# EXCERPTED DATA:
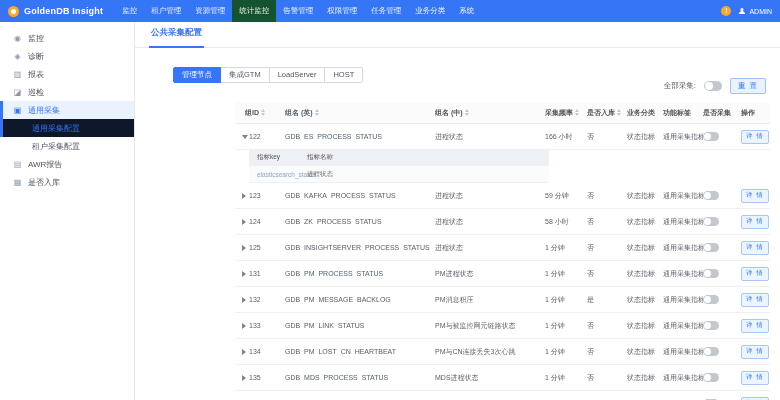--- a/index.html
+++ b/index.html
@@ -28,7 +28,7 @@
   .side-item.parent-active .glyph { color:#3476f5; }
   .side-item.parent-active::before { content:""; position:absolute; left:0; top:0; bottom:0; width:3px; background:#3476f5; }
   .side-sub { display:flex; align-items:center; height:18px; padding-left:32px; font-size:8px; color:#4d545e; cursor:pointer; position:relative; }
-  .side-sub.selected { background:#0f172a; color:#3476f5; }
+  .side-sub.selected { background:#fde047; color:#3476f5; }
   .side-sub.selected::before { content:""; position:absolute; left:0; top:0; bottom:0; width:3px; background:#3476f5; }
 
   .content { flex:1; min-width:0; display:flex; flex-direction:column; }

# WHAT TO DO:
Out of the material above, select every line that holds the string "display".

# SOLUTION TO THE EXERCISE:
   .side-sub { display:flex; align-items:center; height:18px; padding-left:32px; font-size:8px; color:#4d545e; cursor:pointer; position:relative; }
   .content { flex:1; min-width:0; display:flex; flex-direction:column; }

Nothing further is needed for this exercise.